Containment of Communism was driven by the requirements to secure markets and free trade and
penetrate Eastern Europe.
Gabriel and Joyce Kolko view Soviet action as even less relevant to US foreign policy. They see American
policy as determined by the nature of its Capitalist system and by fears of recession.
Thomas Patterson wrote that “coercion characterized United States reconstruction diplomacy.”
Stalin himself was a pragmatic leader, and had the Americans been more willing to understand the
Soviets’ need for security, and offer some compromises, Stalin would have made concessions.
Gar Alperovitz suggests that Japan was already defeated, and that this ‘new’ weapon of awesome power
was used to warn and intimidate the Soviets.

Post-Revisionist Views:
Stress that neither the USA nor the USSR can be held solely responsible for the origins of the Cold War.
Was written after the Cold War à (Use this to explain the value of this school of thought)
“The Cold War grew out of a complicated interaction of external and internal developments inside both
the US and the USSR. The external situation – circumstances beyond the control of either power – left
Americans and Russians facing one another across prostrated Europe at the end of WW2. Internal
influences in the USSR – the search for security, the role of ideology, massive post-war reconstruction
needs, the personality of Stalin – together with those in the United State – the need for self-
determination, fear of Communism, the illusion of omnipotence, fostered by American economic
strength and the atomic bomb – made the resulting confrontation a hostile one.

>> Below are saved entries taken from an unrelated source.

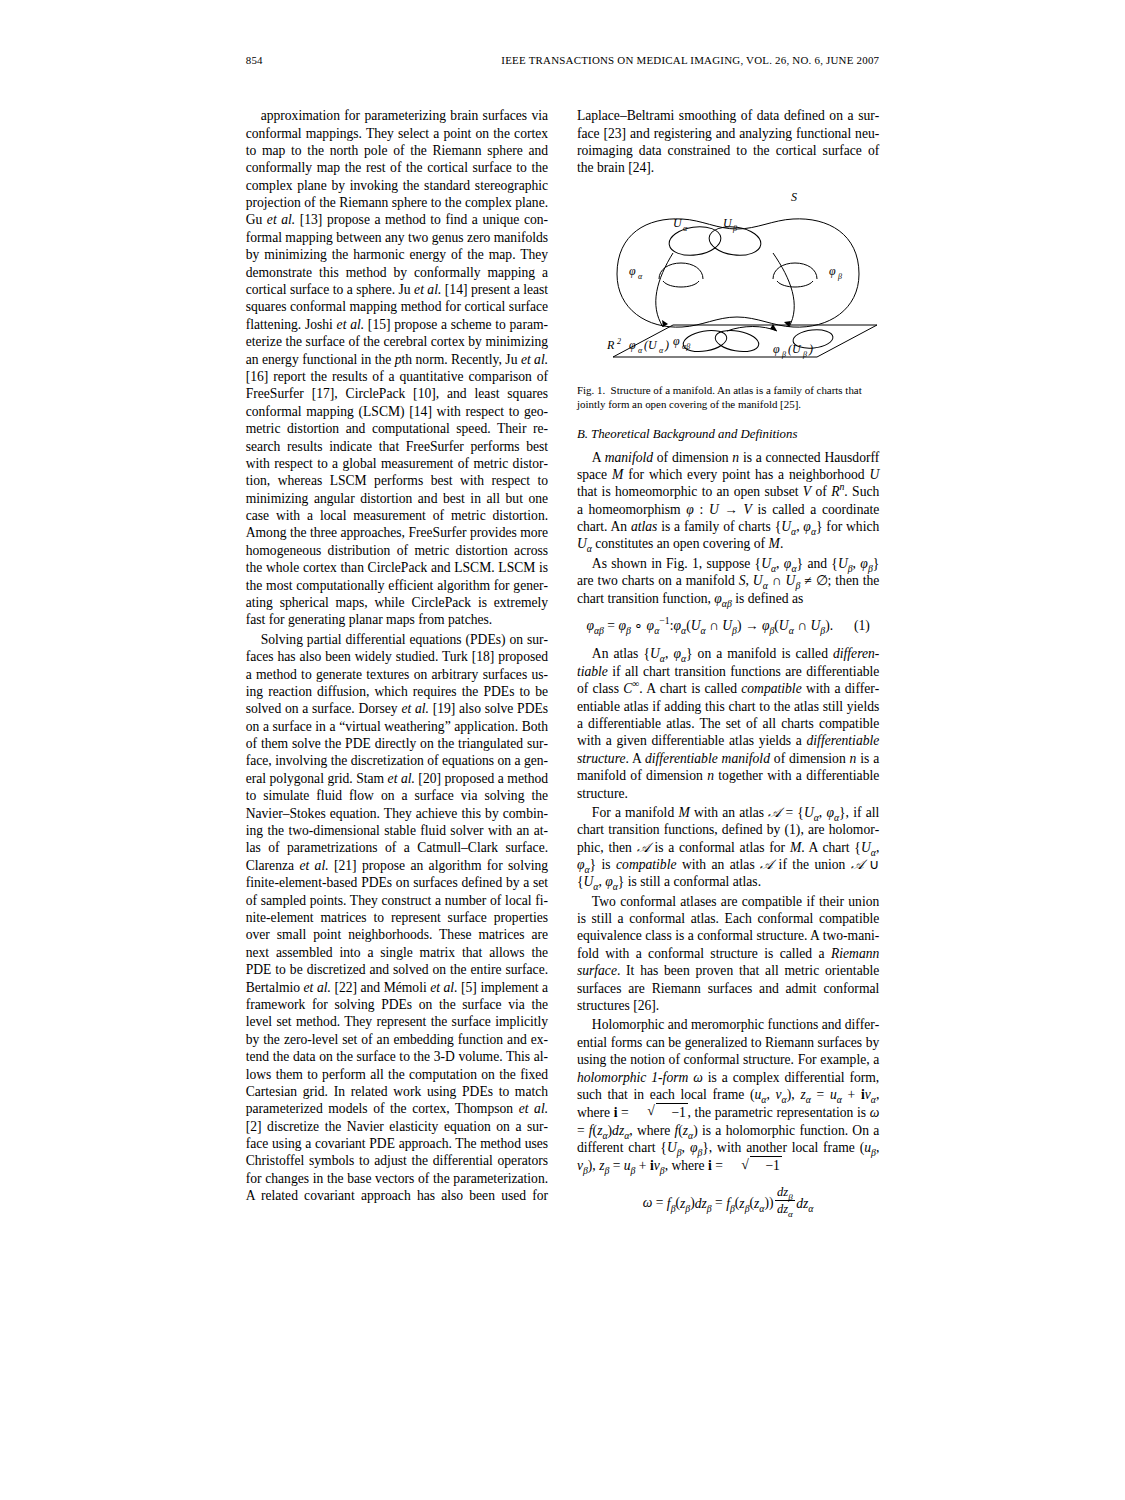854 IEEE Transactions on Medical Imaging, Vol. 26, No. 6, June 2007
approximation for parameterizing brain surfaces via conformal mappings. They select a point on the cortex to map to the north pole of the Riemann sphere and conformally map the rest of the cortical surface to the complex plane by invoking the standard stereographic projection of the Riemann sphere to the complex plane. Gu et al. [13] propose a method to find a unique conformal mapping between any two genus zero manifolds by minimizing the harmonic energy of the map. They demonstrate this method by conformally mapping a cortical surface to a sphere. Ju et al. [14] present a least squares conformal mapping method for cortical surface flattening. Joshi et al. [15] propose a scheme to parameterize the surface of the cerebral cortex by minimizing an energy functional in the pth norm. Recently, Ju et al. [16] report the results of a quantitative comparison of FreeSurfer [17], CirclePack [10], and least squares conformal mapping (LSCM) [14] with respect to geometric distortion and computational speed. Their research results indicate that FreeSurfer performs best with respect to a global measurement of metric distortion, whereas LSCM performs best with respect to minimizing angular distortion and best in all but one case with a local measurement of metric distortion. Among the three approaches, FreeSurfer provides more homogeneous distribution of metric distortion across the whole cortex than CirclePack and LSCM. LSCM is the most computationally efficient algorithm for generating spherical maps, while CirclePack is extremely fast for generating planar maps from patches.
Solving partial differential equations (PDEs) on surfaces has also been widely studied. Turk [18] proposed a method to generate textures on arbitrary surfaces using reaction diffusion, which requires the PDEs to be solved on a surface. Dorsey et al. [19] also solve PDEs on a surface in a “virtual weathering” application. Both of them solve the PDE directly on the triangulated surface, involving the discretization of equations on a general polygonal grid. Stam et al. [20] proposed a method to simulate fluid flow on a surface via solving the Navier–Stokes equation. They achieve this by combining the two-dimensional stable fluid solver with an atlas of parametrizations of a Catmull–Clark surface. Clarenza et al. [21] propose an algorithm for solving finite-element-based PDEs on surfaces defined by a set of sampled points. They construct a number of local finite-element matrices to represent surface properties over small point neighborhoods. These matrices are next assembled into a single matrix that allows the PDE to be discretized and solved on the entire surface. Bertalmio et al. [22] and Mémoli et al. [5] implement a framework for solving PDEs on the surface via the level set method. They represent the surface implicitly by the zero-level set of an embedding function and extend the data on the surface to the 3-D volume. This allows them to perform all the computation on the fixed Cartesian grid. In related work using PDEs to match parameterized models of the cortex, Thompson et al. [2] discretize the Navier elasticity equation on a surface using a covariant PDE approach. The method uses Christoffel symbols to adjust the differential operators for changes in the base vectors of the parameterization. A related covariant approach has also been used for Laplace–Beltrami smoothing of data defined on a surface [23] and registering and analyzing functional neuroimaging data constrained to the cortical surface of the brain [24].
S Uα Uβ φα φβ R2 φα(Uα) φαβ φβ(Uβ)
Fig. 1. Structure of a manifold. An atlas is a family of charts that jointly form an open covering of the manifold [25].
B. Theoretical Background and Definitions
A manifold of dimension n is a connected Hausdorff space M for which every point has a neighborhood U that is homeomorphic to an open subset V of Rn. Such a homeomorphism φ : U → V is called a coordinate chart. An atlas is a family of charts {Uα, φα} for which Uα constitutes an open covering of M.
As shown in Fig. 1, suppose {Uα, φα} and {Uβ, φβ} are two charts on a manifold S, Uα ∩ Uβ ≠ ∅; then the chart transition function, φαβ is defined as
φαβ = φβ ∘ φα−1:φα(Uα ∩ Uβ) → φβ(Uα ∩ Uβ). (1)
An atlas {Uα, φα} on a manifold is called differentiable if all chart transition functions are differentiable of class C∞. A chart is called compatible with a differentiable atlas if adding this chart to the atlas still yields a differentiable atlas. The set of all charts compatible with a given differentiable atlas yields a differentiable structure. A differentiable manifold of dimension n is a manifold of dimension n together with a differentiable structure.
For a manifold M with an atlas 𝒜 = {Uα, φα}, if all chart transition functions, defined by (1), are holomorphic, then 𝒜 is a conformal atlas for M. A chart {Uα, φα} is compatible with an atlas 𝒜 if the union 𝒜 ∪ {Uα, φα} is still a conformal atlas.
Two conformal atlases are compatible if their union is still a conformal atlas. Each conformal compatible equivalence class is a conformal structure. A two-manifold with a conformal structure is called a Riemann surface. It has been proven that all metric orientable surfaces are Riemann surfaces and admit conformal structures [26].
Holomorphic and meromorphic functions and differential forms can be generalized to Riemann surfaces by using the notion of conformal structure. For example, a holomorphic 1-form ω is a complex differential form, such that in each local frame (uα, vα), zα = uα + ivα, where i = −1, the parametric representation is ω = f(zα)dzα, where f(zα) is a holomorphic function. On a different chart {Uβ, φβ}, with another local frame (uβ, vβ), zβ = uβ + ivβ, where i = −1
ω = fβ(zβ)dzβ = fβ(zβ(zα))dzβ dzα dzα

Leaders of both
superpowers sought peace, but doing so yielded to considerations, which, while they did not precipitate
war, made resolution of differences impossible.”
- John Lewis Gaddis
John Lewis Gaddis and Walter LaFerber both agreed at this time that misperceptions played an
important part at the beginning of the Cold War -> Both superpowers overestimated the strength and
the threat of the other. Both superpowers were ‘improvising’ rather than following a well-defined ‘plan
of action’.

Post-Cold War Revisionist Views:
“… as long as Stalin was running the Soviet Union, a Cold War was unavoidable.” – John Lewis Gaddis
Gaddis had access to the new material and the initial writings of the post-Soviet-era Russian historians,
which he used to revise his own Post Revisionist views. à (Use this to explain the value of the opinion)
Suggests that it was Stalin’s policies, coupled with the Soviet totalitarian/authoritarian government, that
drew the West into an escalation of hostility and the protracted arms race.
Concluded that had Stalin been removed from the equation, the Cold War would have been unlikely to
develop.

Reasons for Participation in Korean War:
US feared communist expansion after revolution in China 1949
- David Rees (Orthodox)

Role of Europeans:
European elites partly engineered the Cold War to lock the USA into military and economic support. The
British did much to heighten the US awareness of the ‘Soviet Threat’ – The Iron Curtain Speech.